On Election Day, Americans proudly wear the red, white, and blue “I voted!” sticker as a badge of honor.
Voting on Election Day is important, but is it the most important voting we participate in?
We put so much emphasis on Election Day, but the vital acts of voting we commit every day are never discussed.
You vote when you shop at the grocery store, pump gas at the gas station, pay your rent, purchase a new washing machine, or buy a latte.
You are voting with your feet (and your wallet) and sending important messages about your preferences to the people trying to give you what you want.
The Benefits of Voting with Your Feet (and Your Wallet)
This is different than political voting for two reasons.
We are not afforded the luxury of voting with precision when we step into the voting booth. We vote for a person we think believes what we do on (we hope) more issues than not.

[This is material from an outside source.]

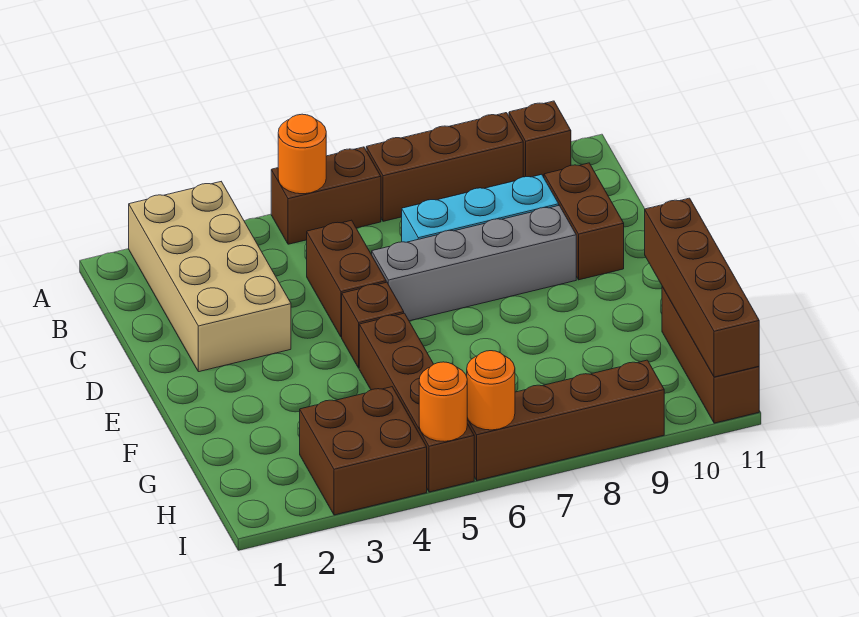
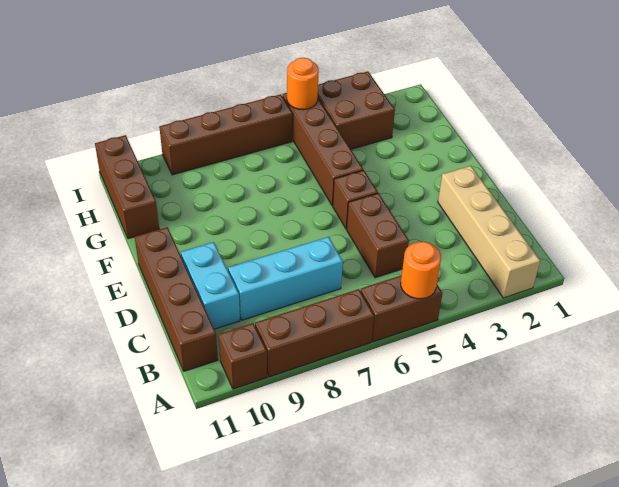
tan 2x4 brick [129,182,291,372] -> tan 1x4 brick [438,166,540,298]
brown 1x2 brick [544,163,624,280] -> cyan 1x2 brick [181,242,240,329]
grey 1x4 brick [372,206,576,321] -> none
brown 1x4 brick [645,198,759,377] -> brown 1x4 brick moved to [135,227,218,371]
orange 1x1 round brick [467,351,515,430] -> none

Then we hope he or she wins.
We are also less able to hold winners accountable. If your candidate doesn’t win, you are out of luck until next election season. If they do win, you hope they keep their promises. If they don’t, what can you do?
You could send an angry letter that will be read by a staff intern and filed away to gather dust. Slightly more effective are making angry phone calls or posting to social media. But these aren’t good accountability mechanisms. They rarely result in changed behavior.
The voting that takes place in economic exchange operates with more precision and transparency.
Why? When you purchase a latte at Starbucks, you are buying one thing. A house is a more complex product than a latte, but the principle still stands. You know what you want and have good reason to believe you will receive it. If you don’t get what you want, you have several methods to hold the seller accountable.
This time, when you write your angry letter or make your angry phone call or post your furious Facebook message, you get the changed behavior you want. Your actions are effective because Starbucks wants you to keep buying lattes and to bring your friends with you to buy lattes, too. Companies want you to keep voting for them with your money.
The minute Starbucks lets you down, you can leave. And you can leave because you have several available alternatives.
The Most Important Voting
The private voting you do through economic exchange is possibly the most important voting you can do. It brings about change. It expresses your values. It serves the public good in awe-inspiring ways.
Think about it. You can run to the grocery store and choose from a variety of fresh fruits and vegetables. In the middle of winter. When you couldn’t grow these things on your own to save your life.
These purchases bring about peaceful cooperation. You are cooperating with the farmers and truck drivers and grocery store managers, none of whom you know. They serve you with produce and you reward them by paying for it.
This process provides choices. It also tends to lower prices. Ergo, the voting taking place in economic exchange brings peace and prosperity.
You and I need political and legal institutions to support these exchanges. In this sense, our political voting does matter. We need leaders who will work for flourishing, and we must hold them accountable however we can, because the more voting we do in the course of economic exchange, the better off everyone will be.